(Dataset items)
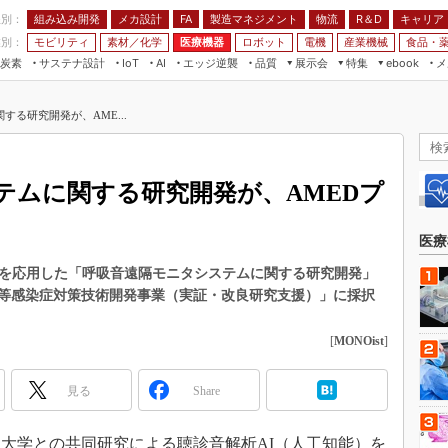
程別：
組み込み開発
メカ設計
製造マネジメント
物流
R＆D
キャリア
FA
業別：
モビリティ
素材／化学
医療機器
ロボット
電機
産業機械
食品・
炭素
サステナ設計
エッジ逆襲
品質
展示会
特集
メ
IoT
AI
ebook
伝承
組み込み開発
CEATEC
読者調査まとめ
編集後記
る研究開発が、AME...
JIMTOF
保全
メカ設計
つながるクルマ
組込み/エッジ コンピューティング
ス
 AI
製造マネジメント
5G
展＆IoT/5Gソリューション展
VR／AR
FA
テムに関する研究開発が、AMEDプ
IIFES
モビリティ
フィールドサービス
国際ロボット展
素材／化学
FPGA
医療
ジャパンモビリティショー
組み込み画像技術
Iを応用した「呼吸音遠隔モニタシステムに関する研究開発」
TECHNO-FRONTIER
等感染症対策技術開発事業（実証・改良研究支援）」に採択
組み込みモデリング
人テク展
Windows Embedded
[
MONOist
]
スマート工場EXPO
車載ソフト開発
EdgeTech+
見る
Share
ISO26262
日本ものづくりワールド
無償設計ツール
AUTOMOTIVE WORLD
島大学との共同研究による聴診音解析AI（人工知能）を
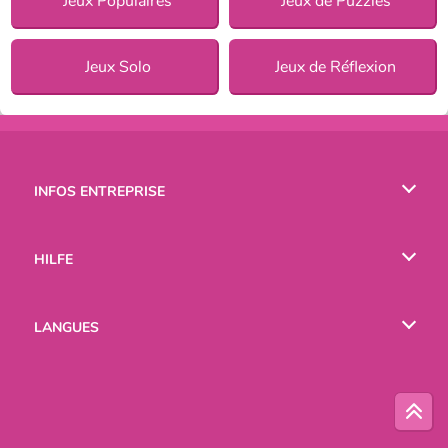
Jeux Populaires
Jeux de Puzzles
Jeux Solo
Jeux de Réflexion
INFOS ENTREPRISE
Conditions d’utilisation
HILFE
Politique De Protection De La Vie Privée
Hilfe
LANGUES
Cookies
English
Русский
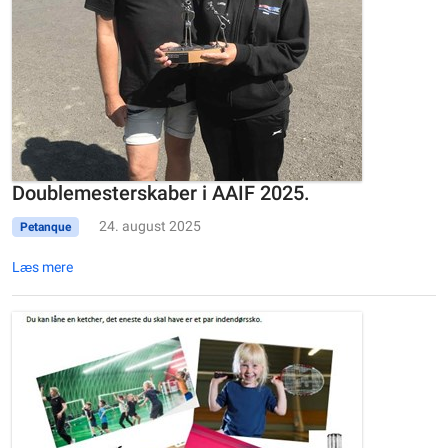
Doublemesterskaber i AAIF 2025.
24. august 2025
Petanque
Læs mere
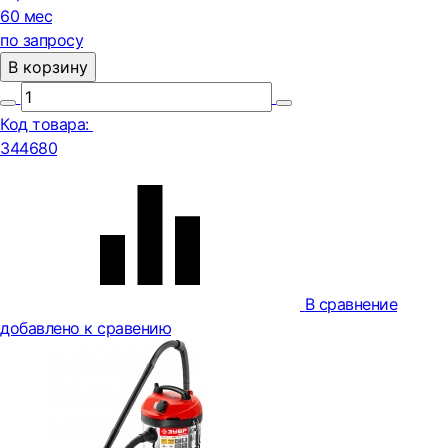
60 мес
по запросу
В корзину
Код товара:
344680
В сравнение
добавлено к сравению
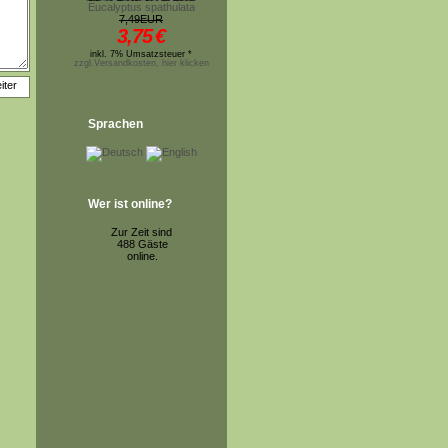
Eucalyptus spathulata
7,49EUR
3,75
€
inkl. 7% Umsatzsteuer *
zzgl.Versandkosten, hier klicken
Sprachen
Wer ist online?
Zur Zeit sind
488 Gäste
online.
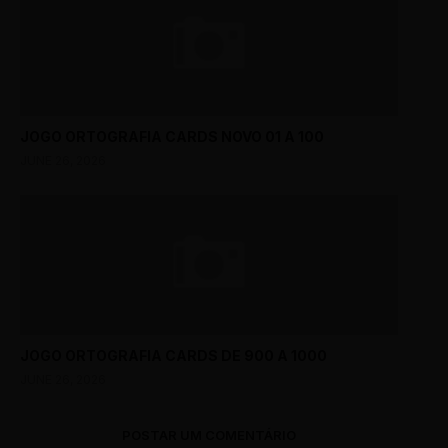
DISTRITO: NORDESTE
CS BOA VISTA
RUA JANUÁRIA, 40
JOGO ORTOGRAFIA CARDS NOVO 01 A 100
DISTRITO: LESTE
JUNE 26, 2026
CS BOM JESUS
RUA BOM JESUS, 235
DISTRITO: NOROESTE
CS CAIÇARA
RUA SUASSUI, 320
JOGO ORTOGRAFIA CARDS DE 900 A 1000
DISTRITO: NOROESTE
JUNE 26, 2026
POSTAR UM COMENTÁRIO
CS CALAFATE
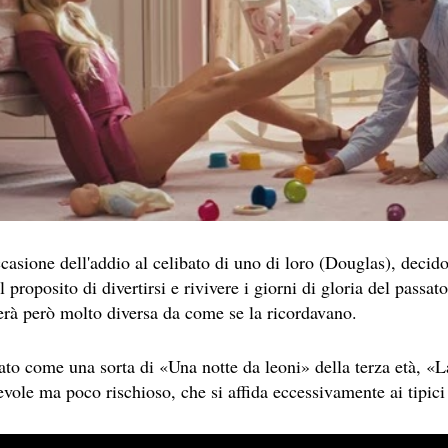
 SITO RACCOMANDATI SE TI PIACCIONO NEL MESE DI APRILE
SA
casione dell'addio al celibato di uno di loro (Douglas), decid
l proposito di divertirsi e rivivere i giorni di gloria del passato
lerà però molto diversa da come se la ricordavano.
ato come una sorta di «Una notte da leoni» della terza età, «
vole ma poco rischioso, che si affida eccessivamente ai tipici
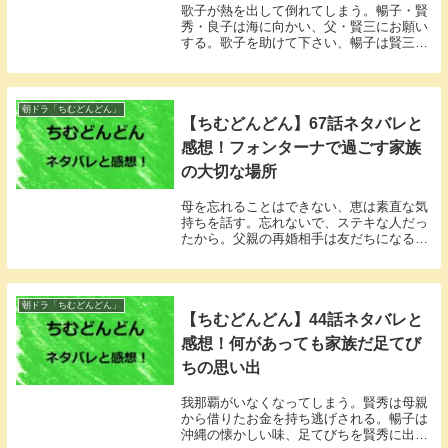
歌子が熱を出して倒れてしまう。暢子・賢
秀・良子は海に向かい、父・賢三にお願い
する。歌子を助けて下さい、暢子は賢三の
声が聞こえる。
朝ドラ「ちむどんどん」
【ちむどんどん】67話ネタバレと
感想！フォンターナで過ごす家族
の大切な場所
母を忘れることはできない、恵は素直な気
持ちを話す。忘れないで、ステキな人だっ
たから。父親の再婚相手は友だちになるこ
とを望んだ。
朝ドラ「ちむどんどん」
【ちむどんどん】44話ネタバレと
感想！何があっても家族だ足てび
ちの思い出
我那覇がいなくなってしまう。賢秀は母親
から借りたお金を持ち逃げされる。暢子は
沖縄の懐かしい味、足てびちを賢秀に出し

→ Description of the task:
Wherever a picture appears in the data, please drop it and retype the rest exactly.

→ Output for this exercise:
程別：
組み込み開発
メカ設計
製造マネジメント
物流
R＆D
キャリア
FA
業別：
モビリティ
素材／化学
医療機器
ロボット
電機
産業機械
食品・
炭素
サステナ設計
エッジ逆襲
品質
展示会
特集
メ
IoT
AI
ebook
伝承
組み込み開発
CEATEC
読者調査まとめ
編集後記
る研究開発が、AME...
JIMTOF
保全
メカ設計
つながるクルマ
組込み/エッジ コンピューティング
ス
 AI
製造マネジメント
5G
展＆IoT/5Gソリューション展
VR／AR
FA
テムに関する研究開発が、AMEDプ
IIFES
モビリティ
フィールドサービス
国際ロボット展
素材／化学
FPGA
医療
ジャパンモビリティショー
組み込み画像技術
Iを応用した「呼吸音遠隔モニタシステムに関する研究開発」
TECHNO-FRONTIER
等感染症対策技術開発事業（実証・改良研究支援）」に採択
組み込みモデリング
人テク展
Windows Embedded
[
MONOist
]
スマート工場EXPO
車載ソフト開発
EdgeTech+
見る
Share
ISO26262
日本ものづくりワールド
無償設計ツール
AUTOMOTIVE WORLD
島大学との共同研究による聴診音解析AI（人工知能）を
Jeux Populaires
Jeux de Puzzles
Jeux Solo
Jeux de Réflexion
INFOS ENTREPRISE
Conditions d’utilisation
HILFE
Politique De Protection De La Vie Privée
Hilfe
LANGUES
Cookies
English
Русский
Doublemesterskaber i AAIF 2025.
24. august 2025
Petanque
Læs mere
60 мес
по запросу
В корзину
Код товара:
344680
В сравнение
добавлено к сравению
Eucalyptus spathulata
7,49EUR
3,75
€
inkl. 7% Umsatzsteuer *
zzgl.Versandkosten, hier klicken
Sprachen
Wer ist online?
Zur Zeit sind
488 Gäste
online.
DISTRITO: NORDESTE
CS BOA VISTA
RUA JANUÁRIA, 40
JOGO ORTOGRAFIA CARDS NOVO 01 A 100
DISTRITO: LESTE
JUNE 26, 2026
CS BOM JESUS
RUA BOM JESUS, 235
DISTRITO: NOROESTE
CS CAIÇARA
RUA SUASSUI, 320
JOGO ORTOGRAFIA CARDS DE 900 A 1000
DISTRITO: NOROESTE
JUNE 26, 2026
POSTAR UM COMENTÁRIO
CS CALAFATE
 SITO RACCOMANDATI SE TI PIACCIONO NEL MESE DI APRILE
SA
casione dell'addio al celibato di uno di loro (Douglas), decid
l proposito di divertirsi e rivivere i giorni di gloria del passato
lerà però molto diversa da come se la ricordavano.
ato come una sorta di «Una notte da leoni» della terza età, «
vole ma poco rischioso, che si affida eccessivamente ai tipici
歌子が熱を出して倒れてしまう。暢子・賢
秀・良子は海に向かい、父・賢三にお願い
する。歌子を助けて下さい、暢子は賢三の
声が聞こえる。
朝ドラ「ちむどんどん」
【ちむどんどん】67話ネタバレと
感想！フォンターナで過ごす家族
の大切な場所
母を忘れることはできない、恵は素直な気
持ちを話す。忘れないで、ステキな人だっ
たから。父親の再婚相手は友だちになるこ
とを望んだ。
朝ドラ「ちむどんどん」
【ちむどんどん】44話ネタバレと
感想！何があっても家族だ足てび
ちの思い出
我那覇がいなくなってしまう。賢秀は母親
から借りたお金を持ち逃げされる。暢子は
沖縄の懐かしい味、足てびちを賢秀に出し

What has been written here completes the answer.